-------- Material for the task

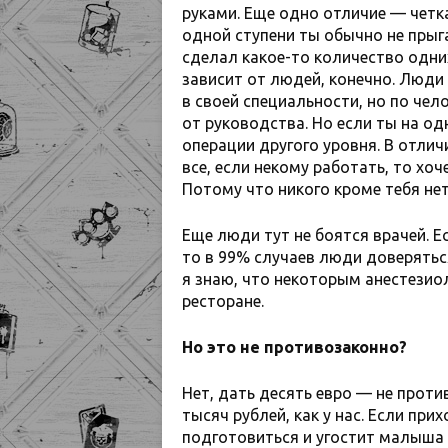
руками. Еще одно отличие — четк
одной ступени ты обычно не прыга
сделал какое-то количество одних
зависит от людей, конечно. Люди
в своей специальности, но по чел
от руководства. Но если ты на од
операции другого уровня. В отли
все, если некому работать, то хо
Потому что никого кроме тебя не
Еще люди тут не боятся врачей. Е
то в 99% случаев люди доверяться
я знаю, что некоторым анестезио
ресторане.
Но это не противозаконно?
Нет, дать десять евро — не проти
тысяч рублей, как у нас. Если при
подготовиться и угостит малыша 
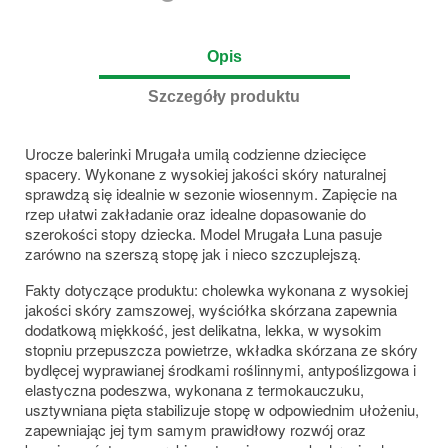
Opis
Szczegóły produktu
Urocze balerinki Mrugała umilą codzienne dziecięce
spacery. Wykonane z wysokiej jakości skóry naturalnej
sprawdzą się idealnie w sezonie wiosennym. Zapięcie na
rzep ułatwi zakładanie oraz idealne dopasowanie do
szerokości stopy dziecka. Model Mrugała Luna pasuje
zarówno na szerszą stopę jak i nieco szczuplejszą.
Fakty dotyczące produktu: cholewka wykonana z wysokiej
jakości skóry zamszowej, wyściółka skórzana zapewnia
dodatkową miękkość, jest delikatna, lekka, w wysokim
stopniu przepuszcza powietrze, wkładka skórzana ze skóry
bydlęcej wyprawianej środkami roślinnymi, antypoślizgowa i
elastyczna podeszwa, wykonana z termokauczuku,
usztywniana pięta stabilizuje stopę w odpowiednim ułożeniu,
zapewniając jej tym samym prawidłowy rozwój oraz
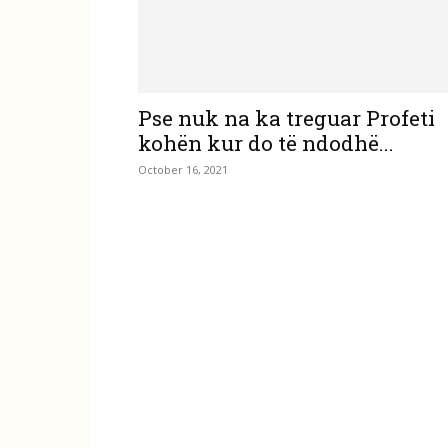
Pse nuk na ka treguar Profeti
kohën kur do të ndodhë...
October 16, 2021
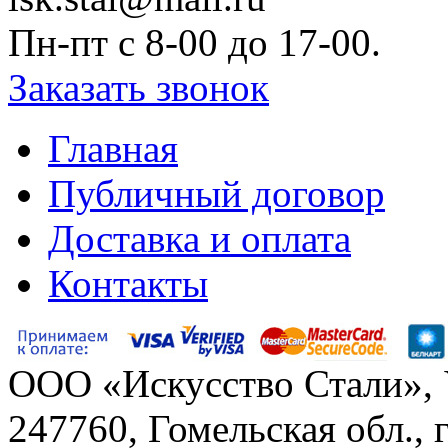
Пн-пт c 8-00 до 17-00.
Заказать звонок
Главная
Публичный договор
Доставка и оплата
Контакты
ООО «Искусство Стали»,
247760, Гомельская обл., 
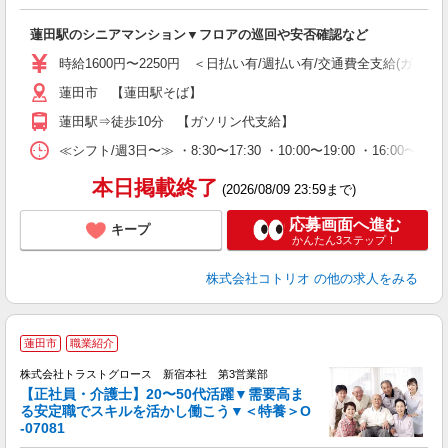
ル
自
蓮田駅のシニアマンション▼フロアの巡回や安否確認など
役
時給1600円〜2250円 ＜日払い有/週払い有/交通費全支給(ガソリ
蓮田市 【蓮田駅そば】
蓮田駅⇒徒歩10分 【ガソリン代支給】
≪シフト/週3日〜≫ ・8:30〜17:30 ・10:00〜19:00 ・16:0
本日掲載終了
(2026/08/09 23:59まで)
応募画面へ進む
キープ
かんたん3ステップ！
株式会社コトリオ
の他の求人をみる
蓮田市
職業紹介
株式会社トラストグロース 新宿本社 第3営業部
【正社員・介護士】20〜50代活躍▼需要高ま
る安定職でスキルを活かし働こう▼＜特養＞O
に
-07081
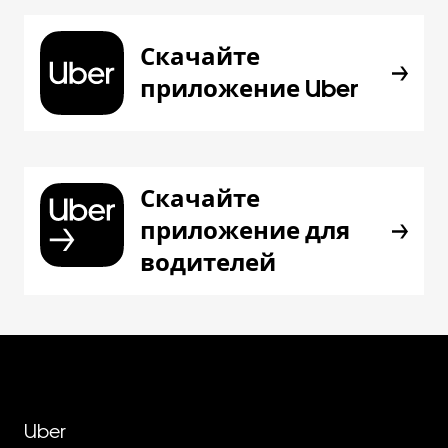
Скачайте
приложение Uber
Скачайте
приложение для
водителей
Uber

----------------

Search the entries for the word "skóry" and pick out every line that holds it.

spacery. Wykonane z wysokiej jakości skóry naturalnej
jakości skóry zamszowej, wyściółka skórzana zapewnia
stopniu przepuszcza powietrze, wkładka skórzana ze skóry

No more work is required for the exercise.